Written task 1 :: In the records below, repeat the lines starting with the line that contains "The Chhattisgarh government’s ambitious" and going on through the line that contains "financial assistance, but", with no changes.

Supplied text ::
====

Letters:

Ward 19 Democratic Committee hosting series

The Boston Ward 19 Democratic Committee is hosting a series of public presentations by local non-profit leaders on current community issues. These presentations will be held as part of our monthly Ward 19 Committee meetings. We invite the public to attend and participate.

On January 7, 2019, the topic will be Affordable Housing in our Neighborhood. This session will cover the role of local Community Development Corporations (CDC’s) in the ongoing affordable housing crisis. Confirmed speakers include Robert Torres, Director of Community Engagement of Urban Edge, Richard Thal, Executive Director or Teronda Ellis, Director of Real Estate of Jamaica Plain Neighborhood Development Co., Jeanne Dubois, Interim Director of Southwest Boston Community Development Co. and Noah Sawyer, Senior Project Manager of The Community Builders.

On March 4, 2019, the topic will be Voter Modernization and Transparency. At a time when the integrity of elections is being compromised by voter suppression, gerrymandering and foreign interference, this session will cover ranked choice voting and other potential voting and election reforms. Despite the passage of Automatic Voter Registration in the 2018 Legislative session, the Commonwealth still lags behind other states on election modernization and public transparency. Confirmed speakers are Pam Wilmot, Executive Director of Common Cause Massachusetts and Martha Karchere, Speaker for Voter Choice Massachusetts – both J.P. residents.

The January and March presentations will be held 7:30-8:15 pm at the Farnsworth House Community Room, 90 South Street, J.P. The full Ward 19 Committee meeting is open to the public and starts at 7 pm.

Additional sessions are planned in April and May, 2019. The tentative topic for the April 1, 2019 meeting is Walkable, Bike-able, Livable Streets. The tentative topic for May 6, 2019 is Immigration with a focus on Legislative Initiatives including Safe Communities, driver’s licenses, and wage theft. Updated information on topics, speakers and locations will be posted on the Ward 19 website: https://bostonward19dems.org

Please join us!

Esther Kaplan, Member

Ward 19 Democratic Committee

Building bridges not walls

I recently participated in the School of the Americas Watch Border Encounter in Nogales, Arizona, USA and Nogales, Sonora, Mexico. I did this because I’m very concerned about the struggle and safety of many people who have suffered greatly from violence and poverty in Mexico and Central America. The large exodus from Honduras and El Salvador has made it clear that living there has become deadly and dangerous because of political repression, corruption, disappearances, murders, gangs, and severe poverty.

====

Stored items from a collection
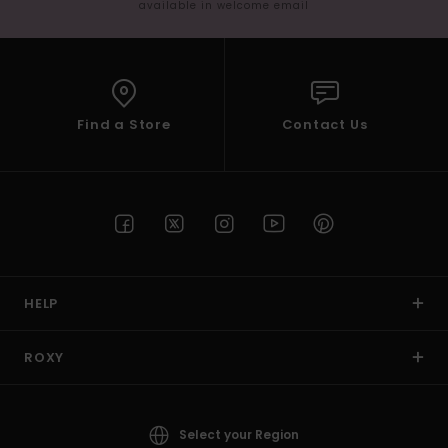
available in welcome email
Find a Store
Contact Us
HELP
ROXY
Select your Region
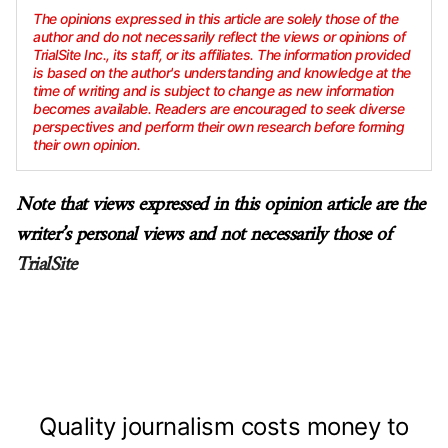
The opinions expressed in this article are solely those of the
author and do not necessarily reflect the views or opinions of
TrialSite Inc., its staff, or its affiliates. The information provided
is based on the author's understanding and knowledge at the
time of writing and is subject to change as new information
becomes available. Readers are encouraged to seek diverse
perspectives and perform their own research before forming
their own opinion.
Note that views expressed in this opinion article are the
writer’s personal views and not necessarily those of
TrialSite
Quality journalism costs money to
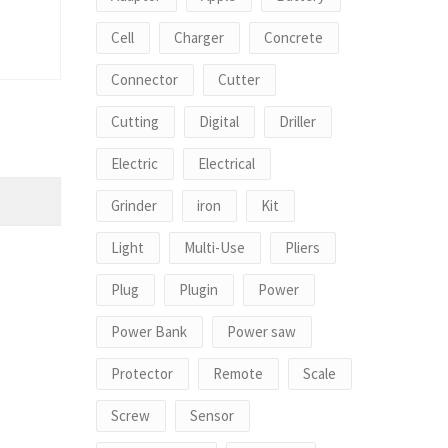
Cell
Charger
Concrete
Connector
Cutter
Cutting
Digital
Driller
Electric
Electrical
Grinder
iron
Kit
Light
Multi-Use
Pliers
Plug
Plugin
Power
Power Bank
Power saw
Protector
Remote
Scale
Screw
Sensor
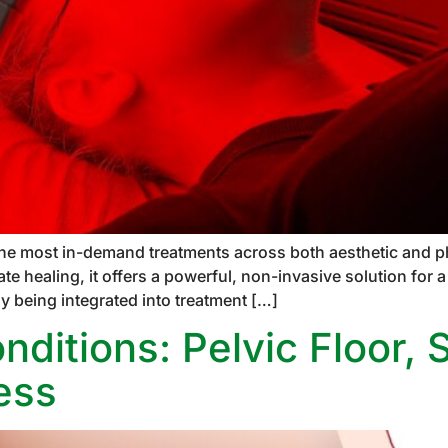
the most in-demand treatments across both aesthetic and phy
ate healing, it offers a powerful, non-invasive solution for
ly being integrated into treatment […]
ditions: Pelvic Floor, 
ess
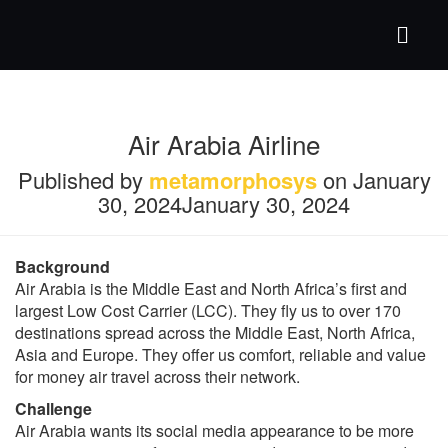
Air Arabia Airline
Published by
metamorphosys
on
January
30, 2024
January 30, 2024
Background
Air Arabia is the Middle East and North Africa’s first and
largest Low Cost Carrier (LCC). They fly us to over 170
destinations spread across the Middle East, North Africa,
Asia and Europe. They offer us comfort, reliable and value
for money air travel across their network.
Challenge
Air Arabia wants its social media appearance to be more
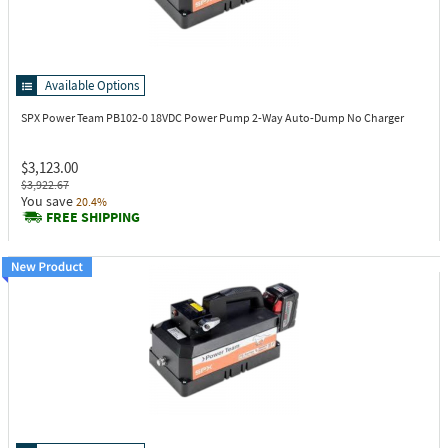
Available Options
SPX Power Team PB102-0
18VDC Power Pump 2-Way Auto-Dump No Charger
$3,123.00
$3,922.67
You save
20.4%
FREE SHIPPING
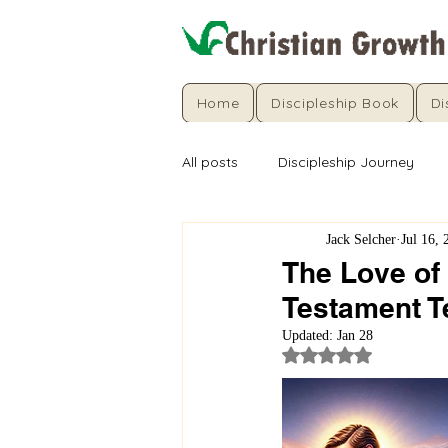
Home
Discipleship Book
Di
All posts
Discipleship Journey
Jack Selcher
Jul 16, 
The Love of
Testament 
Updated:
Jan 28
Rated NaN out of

====

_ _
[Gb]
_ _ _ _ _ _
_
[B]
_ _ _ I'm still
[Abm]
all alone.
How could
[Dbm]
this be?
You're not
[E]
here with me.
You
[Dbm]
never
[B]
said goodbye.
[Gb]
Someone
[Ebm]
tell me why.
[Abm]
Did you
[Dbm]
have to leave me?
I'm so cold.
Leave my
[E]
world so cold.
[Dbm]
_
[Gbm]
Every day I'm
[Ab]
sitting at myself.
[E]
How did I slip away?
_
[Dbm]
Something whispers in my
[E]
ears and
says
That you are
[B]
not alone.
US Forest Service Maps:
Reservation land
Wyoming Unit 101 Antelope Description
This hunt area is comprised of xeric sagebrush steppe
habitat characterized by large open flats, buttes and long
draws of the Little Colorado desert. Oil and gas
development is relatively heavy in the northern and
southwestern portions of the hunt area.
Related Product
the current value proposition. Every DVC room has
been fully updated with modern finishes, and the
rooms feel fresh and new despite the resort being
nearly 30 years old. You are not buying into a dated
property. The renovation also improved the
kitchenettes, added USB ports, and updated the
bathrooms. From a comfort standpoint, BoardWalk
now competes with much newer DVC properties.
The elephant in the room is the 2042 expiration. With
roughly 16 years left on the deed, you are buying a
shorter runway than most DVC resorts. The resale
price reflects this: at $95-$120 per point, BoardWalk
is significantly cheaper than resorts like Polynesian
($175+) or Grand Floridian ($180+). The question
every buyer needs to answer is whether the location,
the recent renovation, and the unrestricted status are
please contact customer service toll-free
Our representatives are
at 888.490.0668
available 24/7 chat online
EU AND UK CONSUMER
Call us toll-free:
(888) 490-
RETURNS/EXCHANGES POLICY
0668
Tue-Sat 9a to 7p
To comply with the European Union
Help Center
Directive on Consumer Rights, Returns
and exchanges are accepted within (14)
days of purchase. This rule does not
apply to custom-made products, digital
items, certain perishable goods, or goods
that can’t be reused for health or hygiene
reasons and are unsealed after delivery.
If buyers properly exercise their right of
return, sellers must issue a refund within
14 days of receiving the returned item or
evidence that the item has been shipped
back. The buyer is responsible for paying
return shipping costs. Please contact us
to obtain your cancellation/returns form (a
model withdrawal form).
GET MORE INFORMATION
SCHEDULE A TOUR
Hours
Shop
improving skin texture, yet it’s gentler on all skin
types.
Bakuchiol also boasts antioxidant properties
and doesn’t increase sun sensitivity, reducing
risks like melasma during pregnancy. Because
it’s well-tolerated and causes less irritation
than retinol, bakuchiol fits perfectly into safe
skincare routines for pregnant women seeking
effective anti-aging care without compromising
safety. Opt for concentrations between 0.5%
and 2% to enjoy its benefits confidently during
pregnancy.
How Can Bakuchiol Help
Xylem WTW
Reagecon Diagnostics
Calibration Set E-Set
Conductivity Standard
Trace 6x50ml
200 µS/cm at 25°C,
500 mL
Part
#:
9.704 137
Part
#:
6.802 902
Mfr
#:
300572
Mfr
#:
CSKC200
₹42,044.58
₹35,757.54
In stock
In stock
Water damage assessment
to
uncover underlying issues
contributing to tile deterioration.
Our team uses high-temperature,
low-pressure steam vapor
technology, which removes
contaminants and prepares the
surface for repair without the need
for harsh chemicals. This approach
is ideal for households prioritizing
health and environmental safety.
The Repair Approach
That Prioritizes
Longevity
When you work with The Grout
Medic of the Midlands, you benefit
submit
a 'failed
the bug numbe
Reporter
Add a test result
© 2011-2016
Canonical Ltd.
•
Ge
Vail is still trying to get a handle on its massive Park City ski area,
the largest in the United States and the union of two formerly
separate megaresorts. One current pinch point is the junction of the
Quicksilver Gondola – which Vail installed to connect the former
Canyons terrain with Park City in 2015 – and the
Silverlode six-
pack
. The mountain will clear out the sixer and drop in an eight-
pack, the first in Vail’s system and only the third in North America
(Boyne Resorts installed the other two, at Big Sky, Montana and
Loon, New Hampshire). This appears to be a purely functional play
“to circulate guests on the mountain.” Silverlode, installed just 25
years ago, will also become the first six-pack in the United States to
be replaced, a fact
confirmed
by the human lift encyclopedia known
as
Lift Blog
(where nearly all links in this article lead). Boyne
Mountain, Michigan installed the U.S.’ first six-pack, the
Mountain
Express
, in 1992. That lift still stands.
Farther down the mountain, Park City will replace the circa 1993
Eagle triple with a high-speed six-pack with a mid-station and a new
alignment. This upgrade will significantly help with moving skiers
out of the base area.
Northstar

====

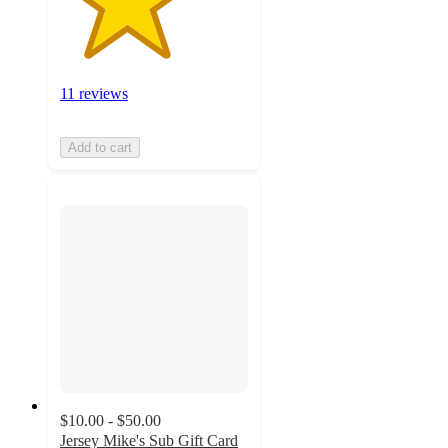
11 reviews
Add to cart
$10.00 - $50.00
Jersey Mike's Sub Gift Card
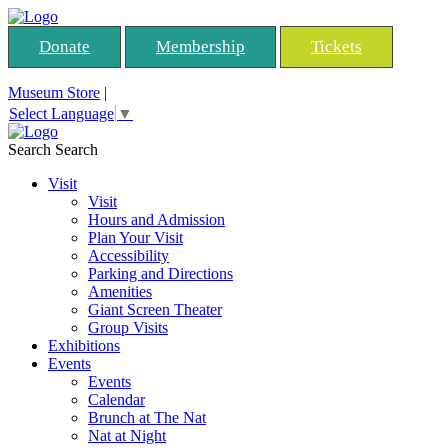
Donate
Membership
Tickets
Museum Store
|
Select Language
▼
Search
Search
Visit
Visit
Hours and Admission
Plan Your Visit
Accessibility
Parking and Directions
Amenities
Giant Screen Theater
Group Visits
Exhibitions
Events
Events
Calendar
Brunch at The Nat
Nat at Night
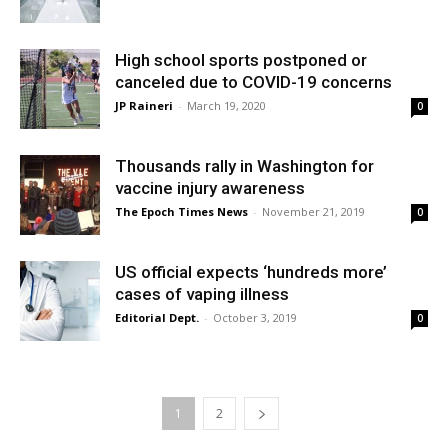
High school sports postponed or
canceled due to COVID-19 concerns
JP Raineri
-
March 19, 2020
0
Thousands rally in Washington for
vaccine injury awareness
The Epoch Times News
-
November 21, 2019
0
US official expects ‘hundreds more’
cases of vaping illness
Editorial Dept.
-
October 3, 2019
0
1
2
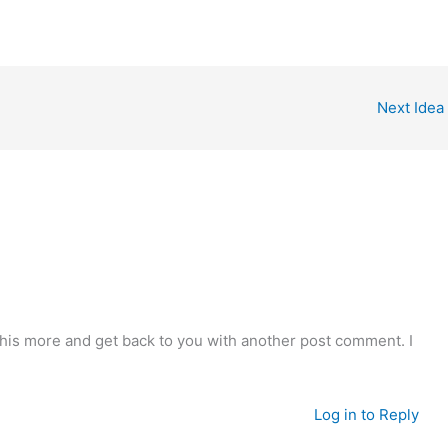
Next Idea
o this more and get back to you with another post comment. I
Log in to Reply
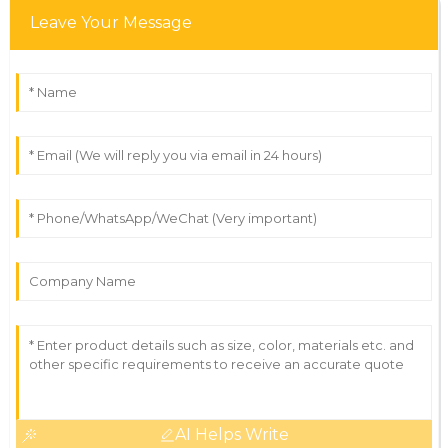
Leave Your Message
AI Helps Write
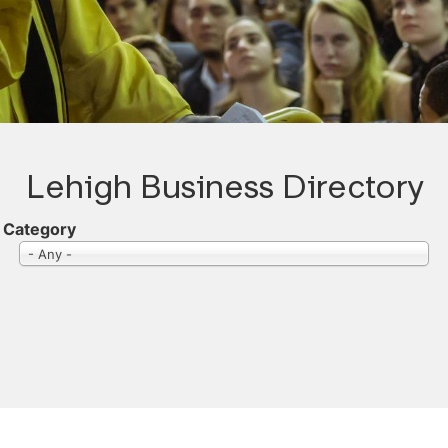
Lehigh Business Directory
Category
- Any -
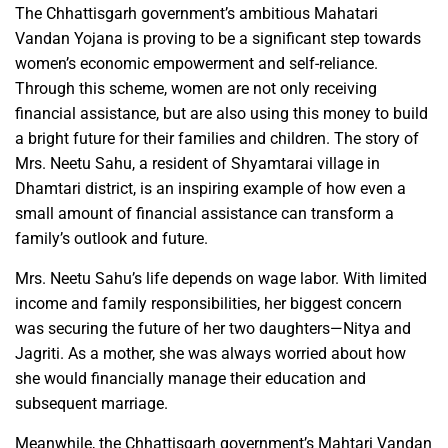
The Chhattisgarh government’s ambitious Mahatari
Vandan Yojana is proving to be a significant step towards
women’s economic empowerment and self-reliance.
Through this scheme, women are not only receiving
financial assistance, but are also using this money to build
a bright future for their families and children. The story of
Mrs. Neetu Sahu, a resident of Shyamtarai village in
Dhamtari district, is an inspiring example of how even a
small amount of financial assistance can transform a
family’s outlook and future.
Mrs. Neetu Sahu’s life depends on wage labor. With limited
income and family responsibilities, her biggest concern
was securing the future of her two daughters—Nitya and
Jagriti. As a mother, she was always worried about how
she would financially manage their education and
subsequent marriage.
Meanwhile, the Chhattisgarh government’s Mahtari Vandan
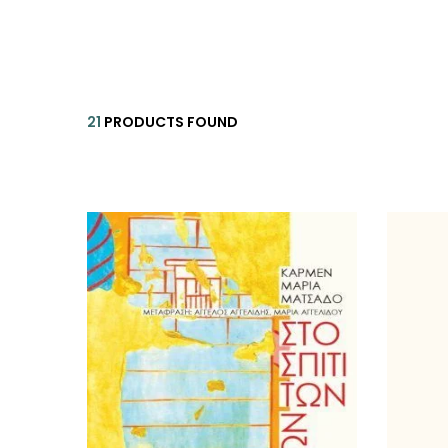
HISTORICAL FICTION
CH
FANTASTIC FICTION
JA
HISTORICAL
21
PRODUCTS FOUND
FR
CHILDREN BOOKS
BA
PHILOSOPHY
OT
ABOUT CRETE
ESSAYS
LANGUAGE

====

Written task 2 :: Rewrite the passage of the community letters above starting with "On March 4, 2019, the" and going on through "both J.P. residents.", replacing "ranked choice voting" with "instant runoff voting".

Final answer 1 ::
The Chhattisgarh government’s ambitious Mahatari
Vandan Yojana is proving to be a significant step towards
women’s economic empowerment and self-reliance.
Through this scheme, women are not only receiving
financial assistance, but are also using this money to build

Final answer 2 ::
On March 4, 2019, the topic will be Voter Modernization and Transparency. At a time when the integrity of elections is being compromised by voter suppression, gerrymandering and foreign interference, this session will cover instant runoff voting and other potential voting and election reforms. Despite the passage of Automatic Voter Registration in the 2018 Legislative session, the Commonwealth still lags behind other states on election modernization and public transparency. Confirmed speakers are Pam Wilmot, Executive Director of Common Cause Massachusetts and Martha Karchere, Speaker for Voter Choice Massachusetts – both J.P. residents.